Shiloh was a part of Mr. Muses and my life for the entirety of our marriage up until now. Monday morning, my Little Peanut succombed to cancer. Hemangiosarcoma to be exact. I won’t go into the gory details – feel free to read about those on your own.
My Little Buttercup never showed signs of cancer, only aging – she had just turned 14 a couple weeks ago. Two Saturdays ago she even had her yearly veterinary visit and other than needing her teeth cleaned, she was the image of a perfectly healthy older dog. The same vet who saw her then, attended her final moments on Monday.
I won’t second guess signs leading up to Monday. I worked at a veterinary clinic, I saw the myriad of symptoms of dogs getting older, and after my time in the clinic I told myself that I would never, ever allow my pets to suffer longer than they had to because of my selfishness.
My Little Monkey greeted Mr. Muse and I on our return from a weekend of camping with laps around the yard, joyous bounding and lots of licks.
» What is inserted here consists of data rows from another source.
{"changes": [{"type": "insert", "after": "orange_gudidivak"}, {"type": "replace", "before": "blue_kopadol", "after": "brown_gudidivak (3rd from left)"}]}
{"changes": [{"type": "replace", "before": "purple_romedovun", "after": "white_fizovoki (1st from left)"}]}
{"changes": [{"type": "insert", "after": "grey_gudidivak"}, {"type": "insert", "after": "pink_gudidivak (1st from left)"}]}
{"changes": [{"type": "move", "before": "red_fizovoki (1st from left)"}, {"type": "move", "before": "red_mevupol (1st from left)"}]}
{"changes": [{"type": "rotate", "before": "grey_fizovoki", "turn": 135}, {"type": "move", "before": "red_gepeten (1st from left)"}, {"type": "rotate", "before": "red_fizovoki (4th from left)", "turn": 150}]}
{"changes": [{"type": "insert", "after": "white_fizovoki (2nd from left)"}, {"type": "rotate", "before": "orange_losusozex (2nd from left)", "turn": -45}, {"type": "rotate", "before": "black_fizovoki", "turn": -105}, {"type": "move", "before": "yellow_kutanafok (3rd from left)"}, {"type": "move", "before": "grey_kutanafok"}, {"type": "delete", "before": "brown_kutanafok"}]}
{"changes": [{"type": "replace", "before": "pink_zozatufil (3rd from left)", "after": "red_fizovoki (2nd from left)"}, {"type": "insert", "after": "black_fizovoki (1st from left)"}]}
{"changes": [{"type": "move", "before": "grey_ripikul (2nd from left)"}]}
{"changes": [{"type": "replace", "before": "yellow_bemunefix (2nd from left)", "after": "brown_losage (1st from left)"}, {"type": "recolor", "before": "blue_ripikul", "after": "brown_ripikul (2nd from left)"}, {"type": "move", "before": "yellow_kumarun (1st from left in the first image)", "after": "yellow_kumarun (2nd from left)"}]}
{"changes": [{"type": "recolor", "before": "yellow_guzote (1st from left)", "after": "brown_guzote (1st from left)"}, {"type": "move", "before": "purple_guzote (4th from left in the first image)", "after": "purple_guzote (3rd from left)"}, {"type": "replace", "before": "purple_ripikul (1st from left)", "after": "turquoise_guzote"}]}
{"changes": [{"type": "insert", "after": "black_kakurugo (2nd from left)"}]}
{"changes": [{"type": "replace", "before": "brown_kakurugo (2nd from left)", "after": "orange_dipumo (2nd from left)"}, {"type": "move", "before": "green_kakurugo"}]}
The food she’d turned up her nose at for the house sitter all weekend, she ate with gusto. Monday morning, she was her normal, happy self for just over an hour.
I found her unresponsive on the kitchen floor other than moving her eyes to look at me. She lay still on her side, breathing heavy, heart beating hard but not overly fast. She didn’t flinch when I touched her and I asked Mr. Muse if he could bring her to the vet that morning. Just before I left for work, she staggered to her feet, looking confused and after a few steps, laid back down, exhausted.
I called on my way into the office and left a message saying something wasn’t right and we wanted to bring her in as soon as possible.
Mr. Muse called me a couple hours later. It wasn’t good. Our girl was in a lot of pain despite receiving a heavy dose of painkiller. I spoke with the doctor; blood counts were bad, she was anemic and they suspected she was bleeding internally. In my head I was replaying the scenes from a couple years earlier when we lost our “baby”, and Shiloh’s sister, RCA, to Hemangiosarcoma. I told the doctor that it sounded like RCA all over again. I asked to speak to Mr. Muse once more. Shiloh was fading fast and though I wanted to be there for her, and Mr. Muse, in her final moments, I was 45 minutes away and I was not going to make her wait, in pain, until I could reach her. I told Mr. Muse we had to let her go.
Our Peanut Butter Cup is now buried on a little rise in the East Pasture, visible from our bedroom, next to her sister’s grave.
Our consolation is that we were there for her at the end.
Last night, I caught myself about to ask if Shiloh had been fed yet as I plated up dinner. I told Mr. Muse, attempted to laugh about it but had to take a deep, shaky breath and we hugged, in silence.
I miss my Little Monkey.
P.S. – Grief leaves a really big lump in your throat.